Nirsevimab shows 90% success in shielding infants from RSV hospitalizations

In a recent study published in MMWR Morbidity and Mortality Weekly Report, a group of researchers assessed the effectiveness of nirsevimab in preventing Respiratory syncytial virus (RSV)-associated hospitalizations among infants during their first RSV season between October 1, 2023, and February 29, 2024.

Report: Early Estimate of Nirsevimab Effectiveness for Prevention of Respiratory Syncytial Virus–Associated Hospitalization Among Infants Entering Their First Respiratory Syncytial Virus Season — New Vaccine Surveillance Network, October 2023–February 2024. Image Credit: joshimerbin / Shutterstock

Background 

RSV leads to significant hospitalization among United States (U.S.) infants, with 50,000–80,000 cases yearly in children under five. The highest risks are in the first months of life, decreasing as children grow. In August 2023, the Centers for Disease Control and Prevention (CDC) endorsed nirsevimab for infants under 8 months for their first RSV season and certain children 8–19 months old. Clinical trials showed nirsevimab was 79% effective against RSV-related lower respiratory infections, rising to 81% for hospitalizations. Simultaneously, a maternal RSV vaccine was introduced. To manage nirsevimab shortages, initial prioritization was for younger, high-risk infants, later expanding as supplies increased. Further research is needed to assess the long-term effectiveness and durability of nirsevimab protection against RSV, particularly as immunity decreases over time and in diverse populations.

About the study 

The New Vaccine Surveillance Network (NVSN) critically assesses the effectiveness of vaccines against pediatric respiratory viruses in the U.S. by collecting comprehensive data from children under 18 across seven pediatric centers. The present study focused on infants younger than 8 months by October 2023, hospitalized with acute respiratory illness (ARI) between October 2023 and February 2024, and who received the nirsevimab vaccine. Exclusions were made for prior palivizumab administration, maternal RSV vaccination, or unclear RSV test results. The analysis required a minimum of five infants per site who had been vaccinated at least a week before symptom onset.

Using a test-negative, case-control design, the study evaluated nirsevimab’s effectiveness in preventing RSV-associated hospitalizations. Cases involved infants with positive RSV tests, while controls were RSV-negative. Effectiveness was considered for vaccines administered more than seven days before symptoms appeared. The analysis used multivariable logistic regression, adjusting for factors such as age at enrollment, illness timing, and high-risk conditions but not for prematurity or insurance status. 

Study results 

In the comprehensive analysis conducted by the NVSN, a total of 1,036 infants were initially considered. Of these, 699 infants across four sites met the stringent inclusion criteria set forth for the study. The cohort was divided into two groups: 407 infants (58%) were classified as case patients, having tested positive for RSV, while the remaining 292 (42%) served as control patients, testing negative for the virus.

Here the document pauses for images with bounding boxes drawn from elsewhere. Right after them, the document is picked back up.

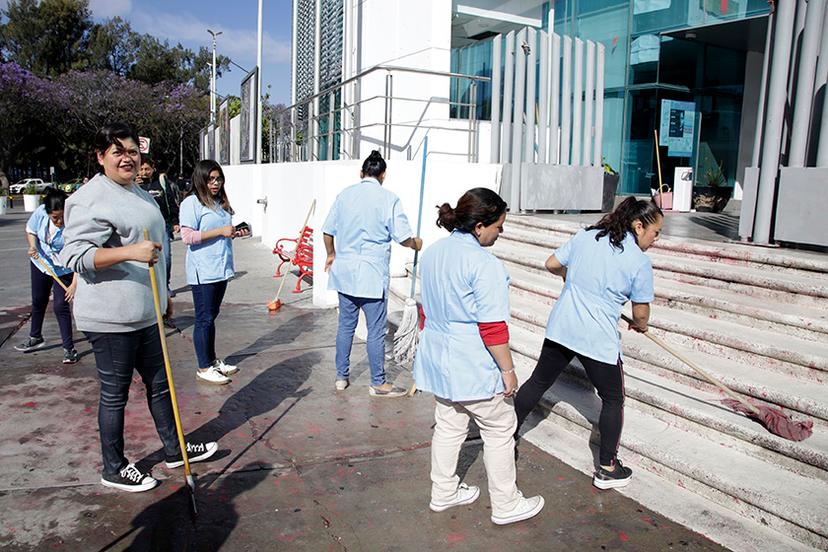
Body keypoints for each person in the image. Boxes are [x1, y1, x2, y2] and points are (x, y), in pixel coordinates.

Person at [60, 122, 217, 493]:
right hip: (112, 318)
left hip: (146, 312)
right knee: (114, 395)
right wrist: (130, 252)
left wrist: (163, 298)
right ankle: (113, 468)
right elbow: (74, 255)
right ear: (101, 158)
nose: (127, 158)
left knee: (160, 387)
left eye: (132, 151)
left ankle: (175, 449)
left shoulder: (141, 194)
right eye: (118, 152)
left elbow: (157, 250)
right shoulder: (89, 198)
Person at [412, 188, 545, 526]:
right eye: (499, 227)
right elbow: (493, 327)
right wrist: (508, 369)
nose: (500, 234)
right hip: (470, 360)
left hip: (438, 356)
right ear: (480, 225)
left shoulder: (433, 253)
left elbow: (423, 309)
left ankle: (442, 492)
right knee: (500, 427)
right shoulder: (484, 264)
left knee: (449, 424)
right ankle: (506, 503)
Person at [513, 197, 663, 490]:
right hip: (597, 339)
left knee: (538, 382)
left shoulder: (586, 236)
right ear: (638, 225)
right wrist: (640, 324)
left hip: (563, 327)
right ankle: (608, 468)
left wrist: (570, 278)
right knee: (613, 399)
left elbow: (551, 264)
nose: (656, 239)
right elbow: (641, 312)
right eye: (655, 232)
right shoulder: (639, 262)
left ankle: (504, 433)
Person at [322, 151, 422, 397]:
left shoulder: (344, 195)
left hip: (345, 273)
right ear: (383, 175)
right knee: (376, 331)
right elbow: (403, 237)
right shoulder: (389, 198)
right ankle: (378, 382)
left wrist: (331, 254)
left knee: (346, 326)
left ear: (361, 173)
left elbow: (327, 230)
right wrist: (416, 243)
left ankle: (341, 377)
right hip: (371, 275)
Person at [179, 159, 248, 385]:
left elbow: (223, 232)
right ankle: (203, 366)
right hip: (203, 270)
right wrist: (220, 231)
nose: (215, 183)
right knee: (204, 318)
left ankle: (212, 360)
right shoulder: (191, 203)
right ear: (201, 179)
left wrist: (233, 232)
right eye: (211, 179)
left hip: (221, 268)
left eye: (218, 179)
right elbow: (187, 237)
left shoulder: (220, 203)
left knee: (212, 316)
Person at [14, 188, 79, 364]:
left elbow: (81, 255)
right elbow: (31, 231)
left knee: (60, 305)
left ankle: (69, 349)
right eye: (54, 218)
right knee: (38, 300)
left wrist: (74, 284)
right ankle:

A notable finding from the study was the higher incidence of nirsevimab receipt among infants with high-risk medical conditions compared to those without such conditions, with percentages standing at 46% and 6%, respectively, indicating a significant correlation (p<0.001). This suggests a targeted approach in administering nirsevimab to those infants deemed at greater risk of severe RSV disease. Interestingly, the analysis showed no significant difference in the administration of nirsevimab based on preterm status or the type of insurance held, pointing to a uniform approach in offering protection against RSV across different demographic and socioeconomic groups.

The study further examined the timeline from the participants’ nirsevimab administration to the onset of ARI symptoms. The timeframe varied significantly, ranging from 7 to 127 days, with a median duration of 45 days. This variability underscores the importance of timely vaccination and highlights the effective window of protection offered by nirsevimab post-administration.

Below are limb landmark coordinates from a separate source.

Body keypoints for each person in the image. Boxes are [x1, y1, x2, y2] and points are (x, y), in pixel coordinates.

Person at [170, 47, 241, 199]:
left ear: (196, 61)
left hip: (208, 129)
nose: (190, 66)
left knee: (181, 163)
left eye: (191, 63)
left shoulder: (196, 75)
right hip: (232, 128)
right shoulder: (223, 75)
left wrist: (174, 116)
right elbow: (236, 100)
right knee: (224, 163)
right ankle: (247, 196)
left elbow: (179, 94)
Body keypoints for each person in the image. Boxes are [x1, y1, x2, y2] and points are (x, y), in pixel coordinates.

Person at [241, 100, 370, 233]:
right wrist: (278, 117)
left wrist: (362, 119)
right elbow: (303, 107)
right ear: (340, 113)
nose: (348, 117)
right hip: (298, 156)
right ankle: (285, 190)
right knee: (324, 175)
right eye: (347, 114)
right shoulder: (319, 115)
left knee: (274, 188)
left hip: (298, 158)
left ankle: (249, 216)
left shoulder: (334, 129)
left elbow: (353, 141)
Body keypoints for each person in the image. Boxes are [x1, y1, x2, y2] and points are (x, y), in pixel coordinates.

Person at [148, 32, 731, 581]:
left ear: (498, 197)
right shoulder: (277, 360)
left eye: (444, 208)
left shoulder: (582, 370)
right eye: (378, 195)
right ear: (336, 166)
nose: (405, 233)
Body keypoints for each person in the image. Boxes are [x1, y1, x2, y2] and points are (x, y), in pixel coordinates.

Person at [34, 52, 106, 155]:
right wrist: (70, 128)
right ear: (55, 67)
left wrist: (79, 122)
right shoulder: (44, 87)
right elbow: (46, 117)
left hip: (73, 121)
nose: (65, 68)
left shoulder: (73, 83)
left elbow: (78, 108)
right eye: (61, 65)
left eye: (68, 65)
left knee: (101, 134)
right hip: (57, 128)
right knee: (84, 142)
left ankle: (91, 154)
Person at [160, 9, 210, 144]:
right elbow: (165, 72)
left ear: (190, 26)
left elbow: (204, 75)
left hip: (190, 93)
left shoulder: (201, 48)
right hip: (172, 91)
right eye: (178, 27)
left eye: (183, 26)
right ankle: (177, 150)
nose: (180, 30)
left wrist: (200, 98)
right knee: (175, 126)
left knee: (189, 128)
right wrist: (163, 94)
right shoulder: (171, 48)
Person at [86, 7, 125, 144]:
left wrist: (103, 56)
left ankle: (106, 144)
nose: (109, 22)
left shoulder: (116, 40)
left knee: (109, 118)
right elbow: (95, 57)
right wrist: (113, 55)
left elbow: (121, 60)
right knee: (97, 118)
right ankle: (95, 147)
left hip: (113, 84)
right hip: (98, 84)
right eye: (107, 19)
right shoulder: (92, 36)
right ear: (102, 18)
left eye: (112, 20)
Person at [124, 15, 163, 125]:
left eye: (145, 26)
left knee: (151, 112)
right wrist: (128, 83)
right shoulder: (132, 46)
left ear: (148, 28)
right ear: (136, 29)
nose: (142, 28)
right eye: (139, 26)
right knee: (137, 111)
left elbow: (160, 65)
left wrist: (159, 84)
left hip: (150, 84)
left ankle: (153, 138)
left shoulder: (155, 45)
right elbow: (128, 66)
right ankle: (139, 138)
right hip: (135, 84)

In terms of effectiveness, the data revealed a compelling statistic: nirsevimab was 90% effective in preventing RSV-associated hospitalization, as evidenced by the comparison between case patients and control patients who received the vaccine. This high rate of effectiveness underscores the significant potential of nirsevimab in safeguarding infants from severe RSV-induced health complications. Moreover, the distribution of nirsevimab receipt varied across the study sites, with percentages ranging from 4% to 12%. 

Conclusions 

To summarize, in the study nirsevimab demonstrated a 90% effectiveness in preventing RSV-associated hospitalizations, with a median interval of 45 days from vaccine receipt to symptom onset. This early estimate reinforces the vaccine’s recommended use for infant protection against severe RSV disease. The study’s robustness stems from its standardized approach to defining ARI, systematic RSV testing, and thorough verification of nirsevimab administration through reliable records. However, the effectiveness observed is anticipated to decrease over an entire RSV season due to the natural decline in antibody levels provided by the vaccine. This underscores the necessity of ongoing effectiveness monitoring by the CDC, especially over the complete RSV season and in children aged 8–19 months at increased risk, to maintain an accurate understanding of nirsevimab’s protective benefits in real-world conditions.